## [Problem to solve]
Down to the final line, print the records below exactly and without pictures.

● ● ●

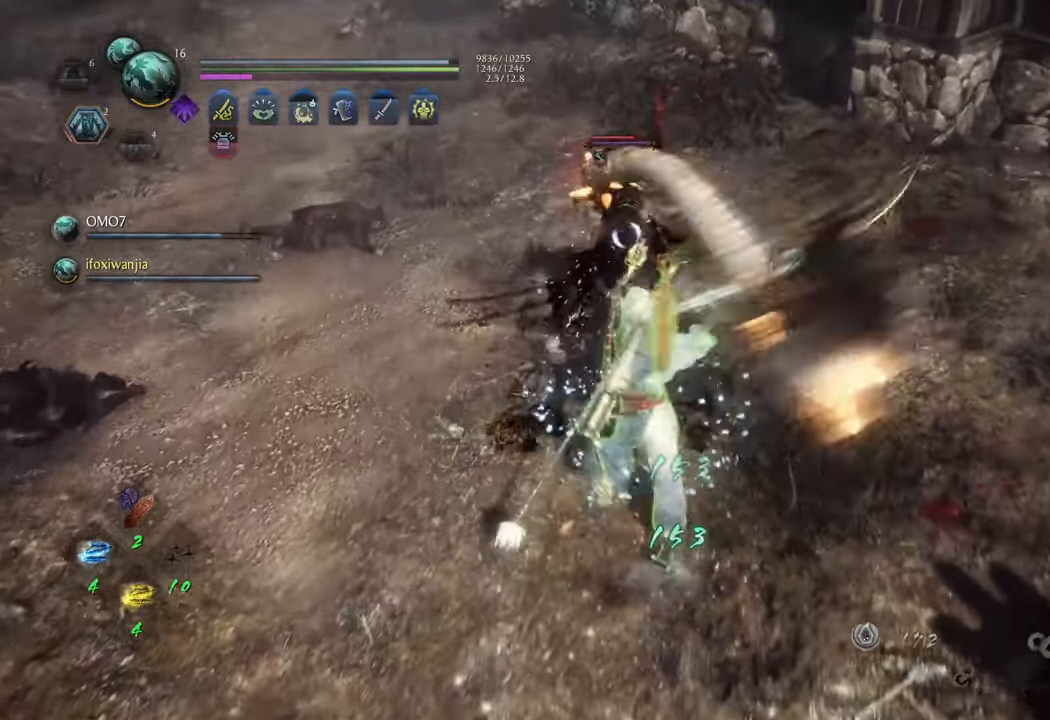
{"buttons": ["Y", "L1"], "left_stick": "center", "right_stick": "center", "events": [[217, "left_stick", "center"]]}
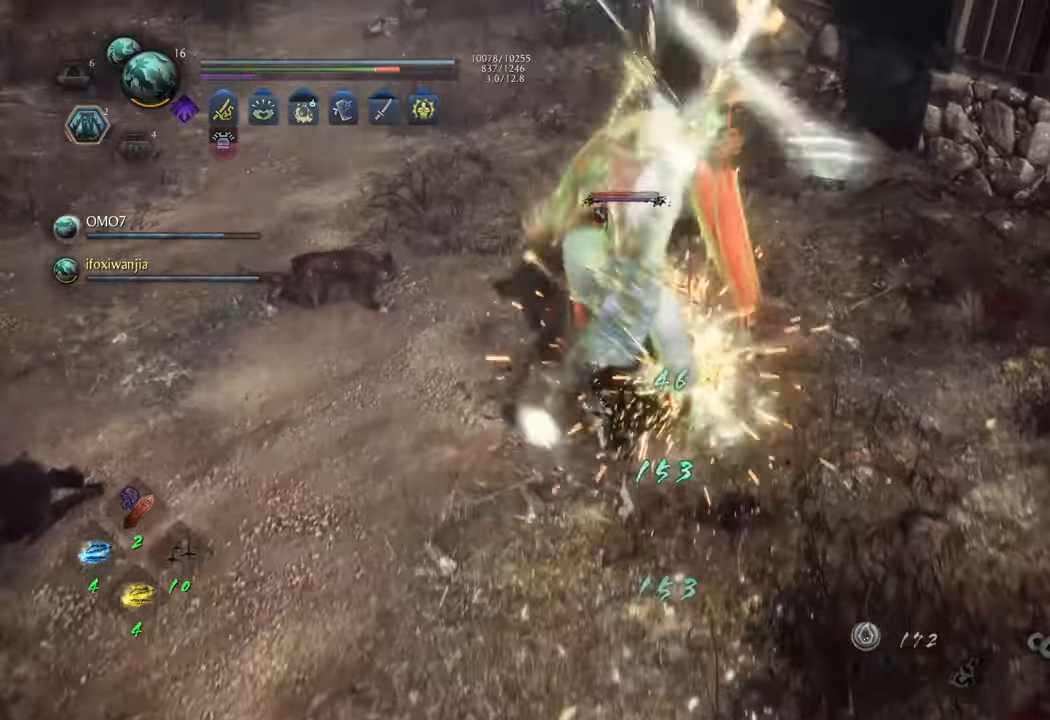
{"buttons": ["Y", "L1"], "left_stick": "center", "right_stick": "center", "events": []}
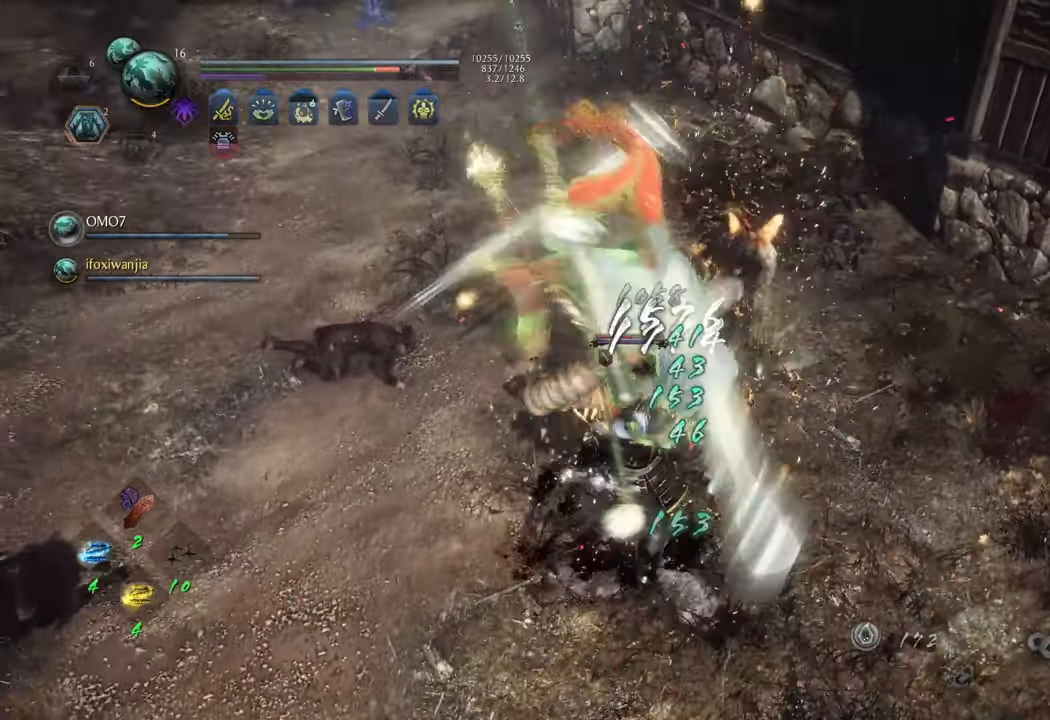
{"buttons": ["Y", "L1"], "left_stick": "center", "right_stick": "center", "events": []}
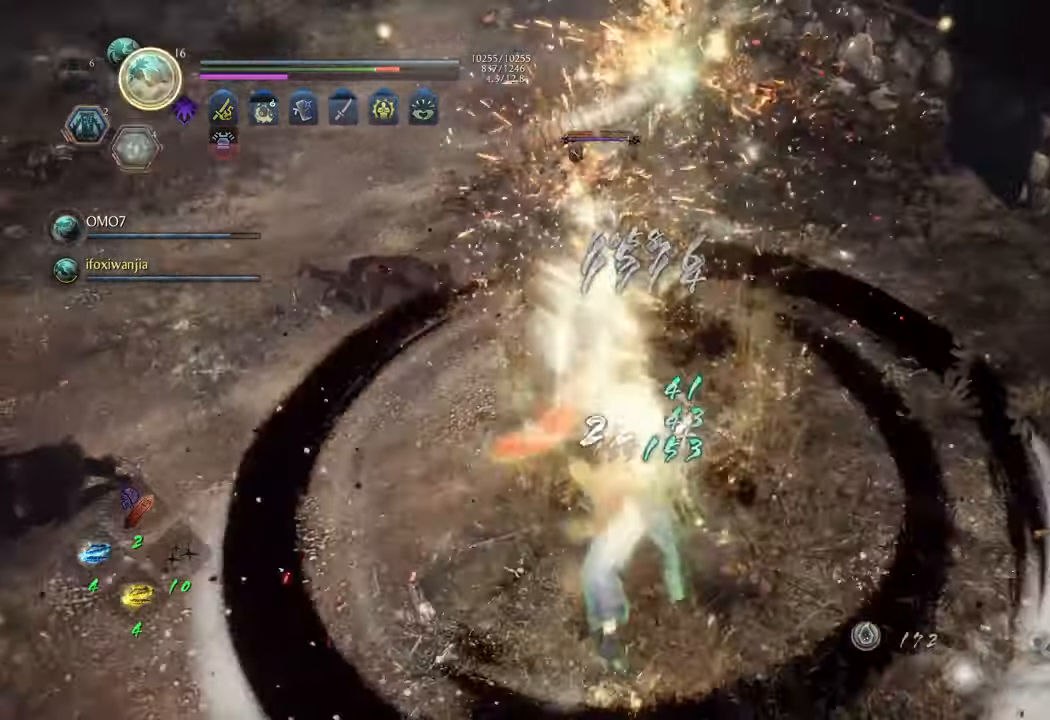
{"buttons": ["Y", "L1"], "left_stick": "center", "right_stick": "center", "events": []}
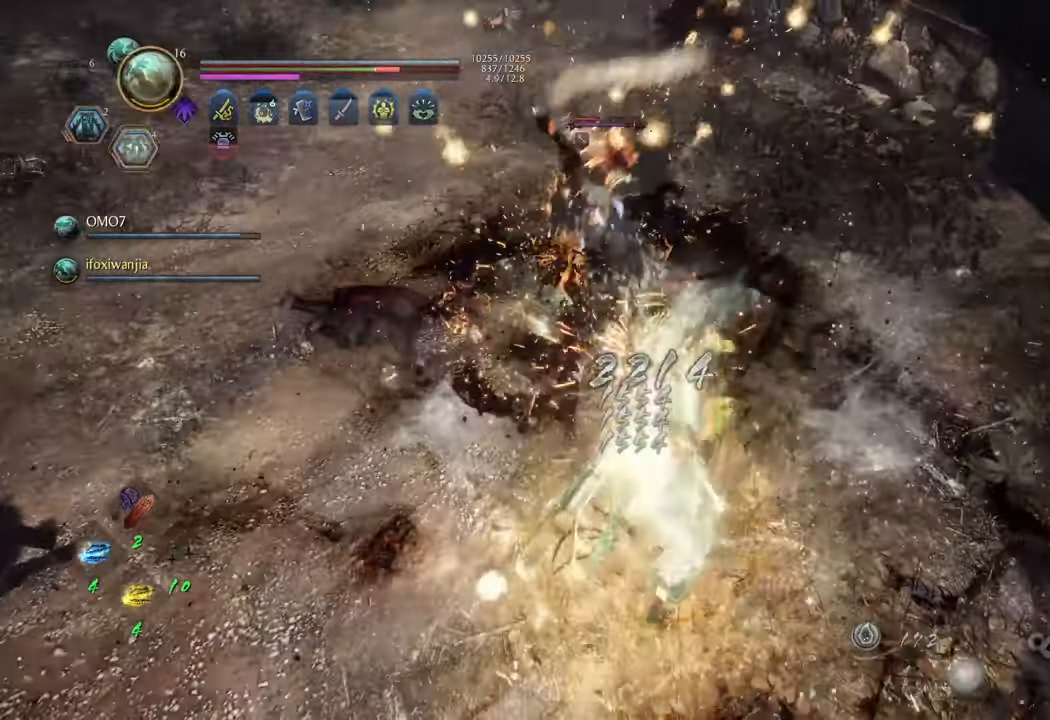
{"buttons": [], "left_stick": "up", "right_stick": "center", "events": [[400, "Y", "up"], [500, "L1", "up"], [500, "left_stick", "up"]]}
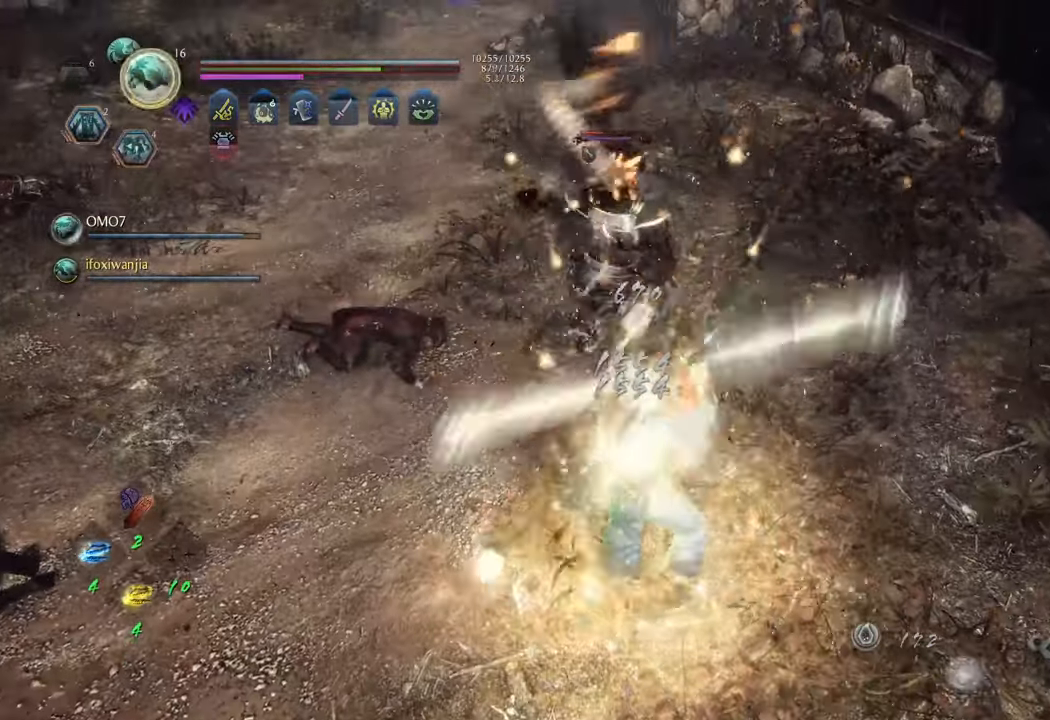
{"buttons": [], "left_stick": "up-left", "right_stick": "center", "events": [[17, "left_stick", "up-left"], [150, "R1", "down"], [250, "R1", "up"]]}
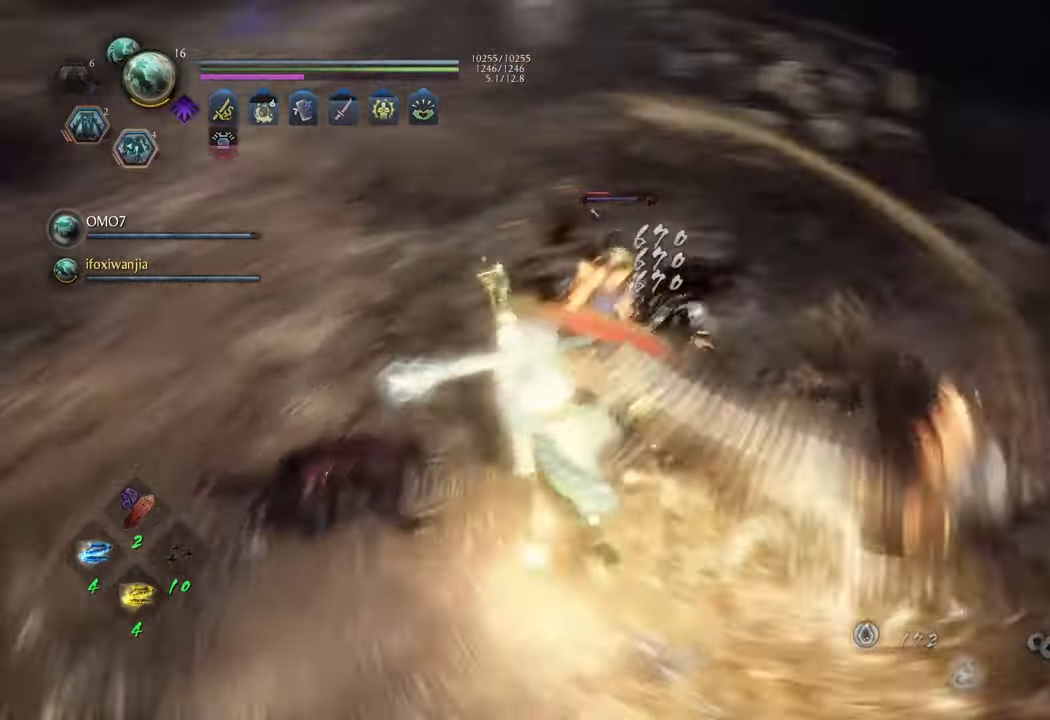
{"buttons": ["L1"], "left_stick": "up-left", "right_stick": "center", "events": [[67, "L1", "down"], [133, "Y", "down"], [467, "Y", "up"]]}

● ● ●

## [Finished exercise]
{"buttons": ["Y", "L1"], "left_stick": "center", "right_stick": "center", "events": [[217, "left_stick", "center"]]}
{"buttons": ["Y", "L1"], "left_stick": "center", "right_stick": "center", "events": []}
{"buttons": ["Y", "L1"], "left_stick": "center", "right_stick": "center", "events": []}
{"buttons": ["Y", "L1"], "left_stick": "center", "right_stick": "center", "events": []}
{"buttons": [], "left_stick": "up", "right_stick": "center", "events": [[400, "Y", "up"], [500, "L1", "up"], [500, "left_stick", "up"]]}
{"buttons": [], "left_stick": "up-left", "right_stick": "center", "events": [[17, "left_stick", "up-left"], [150, "R1", "down"], [250, "R1", "up"]]}
{"buttons": ["L1"], "left_stick": "up-left", "right_stick": "center", "events": [[67, "L1", "down"], [133, "Y", "down"], [467, "Y", "up"]]}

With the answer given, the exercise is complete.